1. Новый историзм против нового стиля
1. Новый историзм против нового стиля
Чтобы представить себе особенности нового историзма на российской почве, нам необходимо понять, чем он является у себя на родине. Сделать это совсем непросто потому, что новый историзм поддается определению с большим трудом. Основатель течения американский литературовед Стивен Гринблатт либо вовсе уклоняется от занятий теорией, либо занимается ею, по всеобщему признанию, не очень успешно[236]. Главный же теоретик, Луи Монроз, сам глубоко не уверенный в том, как определить теоретическую ориентацию течения, так отвечал критикам, называвшим новый историзм «модой» уже хотя бы потому, что у него не было никакого манифеста[237]: «Дело в том, что авторы, осознававшие себя (или воспринимавшиеся публикой) как представители этой ориентации, были, по-моему, весьма различны в своей критической практике и в большинстве не склонны подводить под свою практику теоретический фундамент. Сам этот дефицит внятных методологических формулировок был симптомом наличия определенных эклектических и эмпирических тенденций, которые грозили подорвать любую попытку отделения нового историзма от старого»[238].

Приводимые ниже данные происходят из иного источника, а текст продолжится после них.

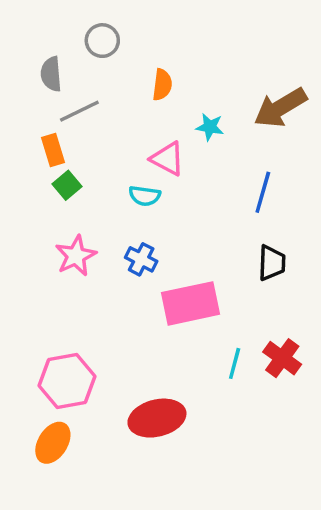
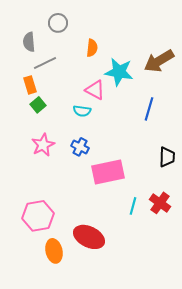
cyan star: (210, 127) -> (119, 72), size x1.8
black trapezoid: (272, 263) -> (167, 157), moved
red ellipse: (157, 418) -> (89, 237), turned 40
orange ellipse: (53, 443) -> (54, 251), moved, turned -45

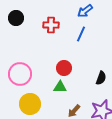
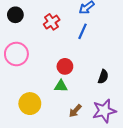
red cross: (51, 25) -> (52, 22), turned -35
pink circle: (20, 74) -> (16, 54), moved

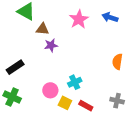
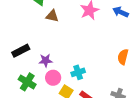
purple star: (51, 45) -> (46, 60), moved
green cross: (12, 97) -> (27, 82), moved

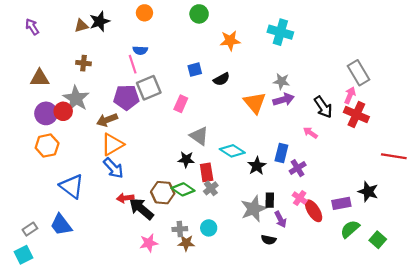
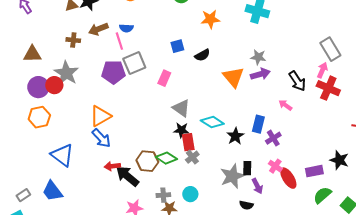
brown arrow: (107, 120) -> (98, 29), moved
black star: (186, 159) -> (181, 130), moved

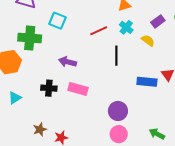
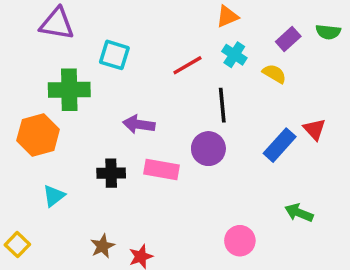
blue rectangle: (147, 82) -> (280, 145), turned -48
purple circle: (118, 111) -> (208, 149), moved
green arrow: (157, 134) -> (299, 213), moved

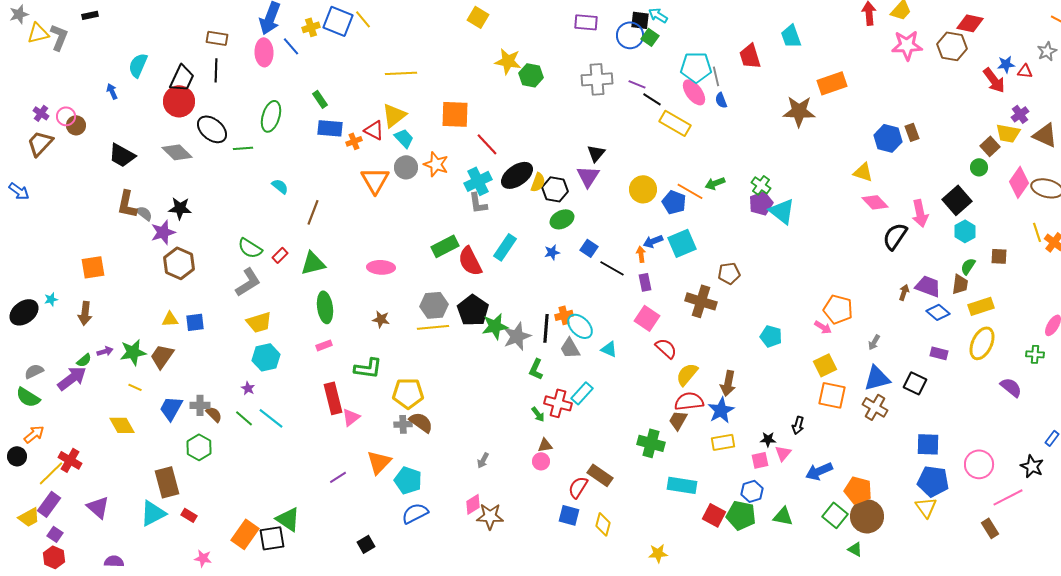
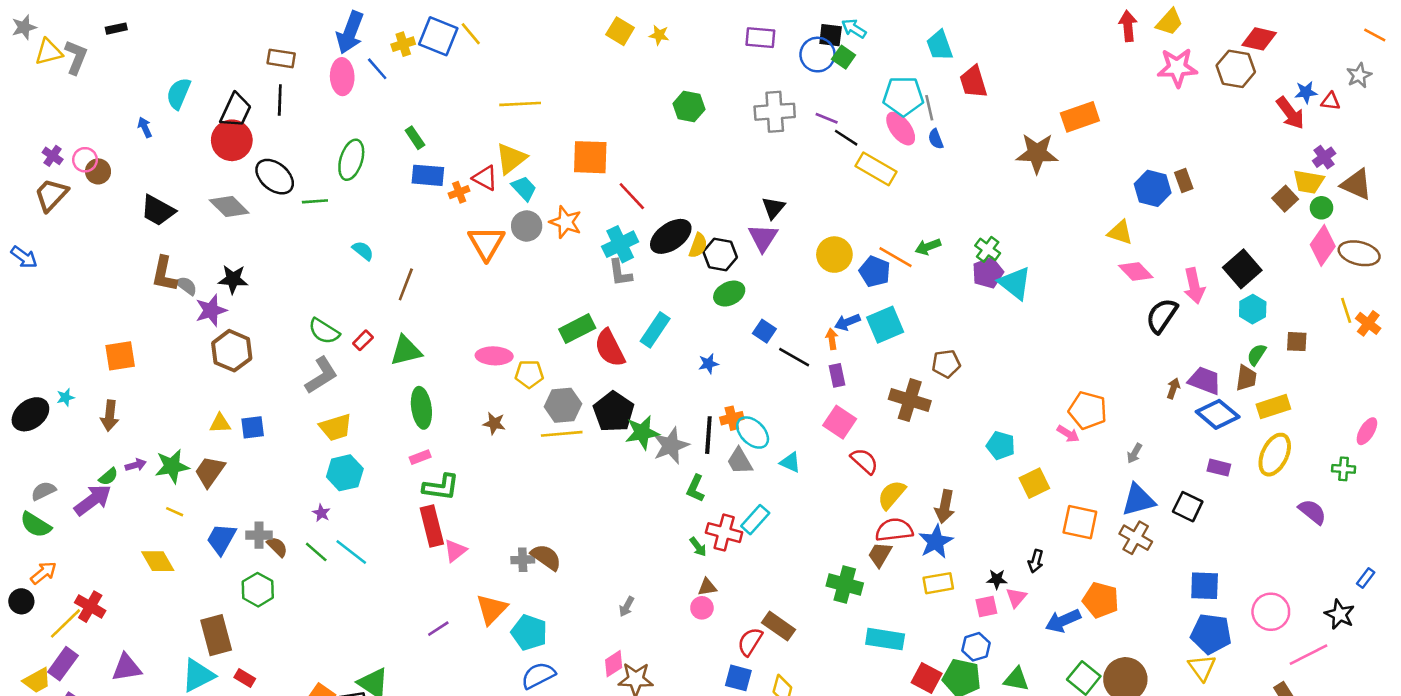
cyan trapezoid: (791, 36) -> (940, 45), moved
yellow star: (508, 61) -> (659, 35), moved, size x0.6
green circle: (979, 167) -> (1321, 208), moved
blue star: (552, 252) -> (708, 364), moved
blue diamond: (938, 312) -> (1218, 414), size x1.4
yellow square: (825, 365) -> (1034, 483), moved
green L-shape: (368, 368) -> (441, 487), moved
yellow pentagon: (408, 393) -> (529, 374), moved, size x0.7
orange pentagon: (858, 490) -> (1101, 600), moved
purple triangle: (98, 507) -> (127, 668), turned -50

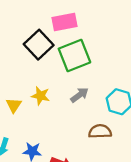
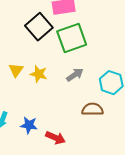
yellow triangle: (14, 105) -> (16, 70), moved

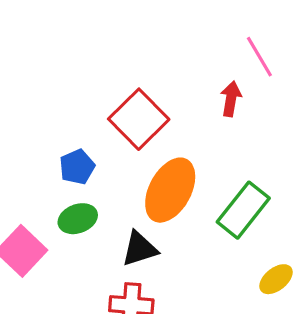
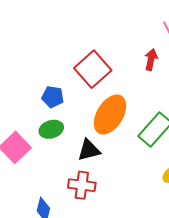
blue pentagon: (77, 167) -> (53, 97), turned 30

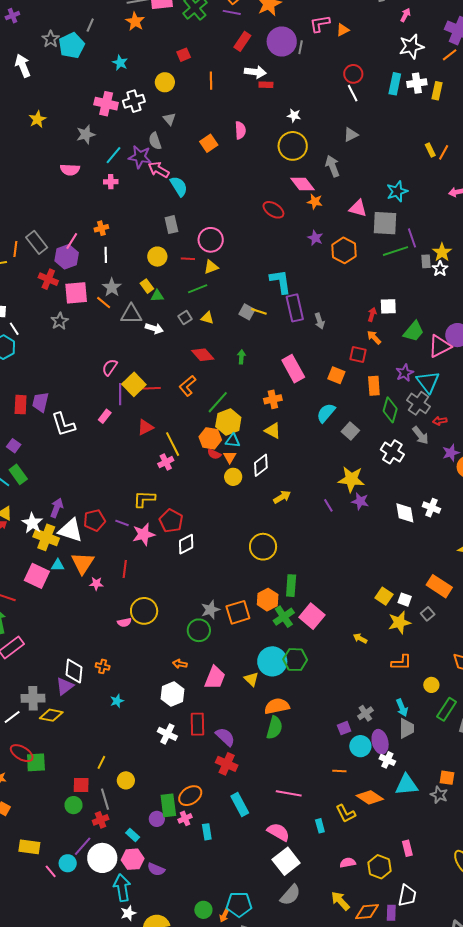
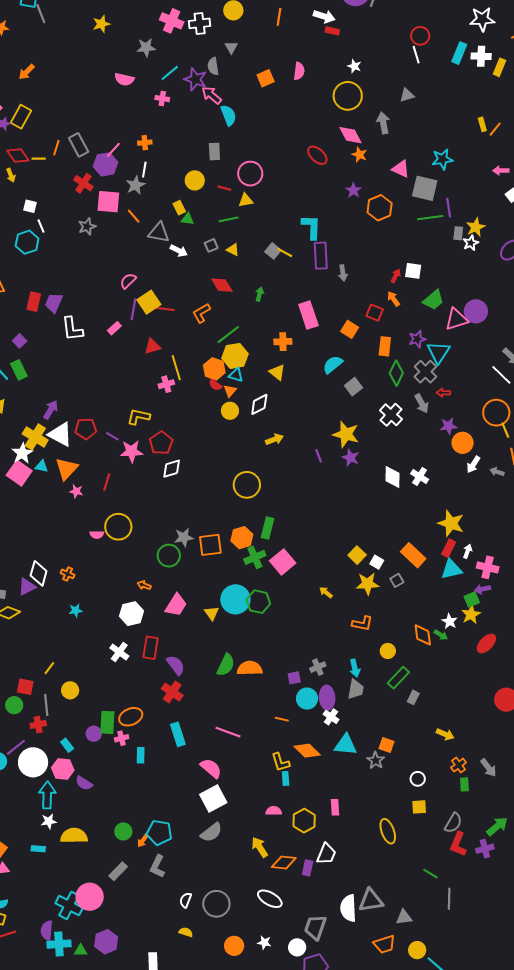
gray star: (112, 287) -> (135, 185), moved
white star: (32, 523) -> (22, 453), moved
orange semicircle: (277, 706) -> (250, 668), moved
cyan rectangle: (320, 826) -> (286, 778), moved

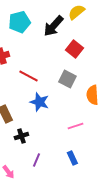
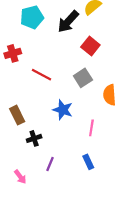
gray square: (67, 79) -> (83, 78), turned 30
blue star: (39, 102) -> (63, 110), moved
pink line: (75, 126) -> (91, 128), turned -63

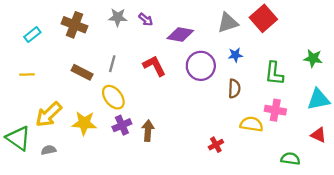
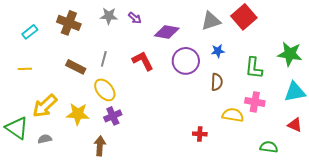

Его растерянность можно понять, если вспомнить, что определение нового историзма Абрамса, которое Козлов приводит в качестве классического, записывает в число идейных предтеч этого течения[239]Альтюссера и Бахтина, Фуко и Гирца, тогда как другие добавляют к этому списку Поля Рикера и Хайдена Уайта. Действительно, трудно представить себе «когерентную теоретическую рамку», которая могла бы сложиться, например, из структуралистской версии марксизма Альтюссера и символической антропологии Гирца, построившего свою академическую стратегию на борьбе как с марксизмом, так и со структурализмом. Какие могут быть точки соприкосновения между философией Фуко, одного из самых радикальных философов столетия, и Рикера, чье творчество Фуко высмеивал как образец философской несамостоятельности и консерватизма? Характерно, что X. Визер, начав с попытки определить новый историзм, закончил констатацией, что это течение крайне трудно критиковать и описывать потому, что в нем нет определенных теорий или идей, а направлений столько же, сколько самих приверженцев[240]. Неудивительно, что и в России с определением нового историзма возникли проблемы, и оно тоже получилось весьма расплывчатым:
«Как обычно это бывает, более ясно, чем не является новый историзм: он не есть, например, социальная история, не совпадает с семиотикой и не исчерпывается деконструкцией. В моем определении, новый историзм — история не событий, но людей и текстов в их отношении друг к другу»[241].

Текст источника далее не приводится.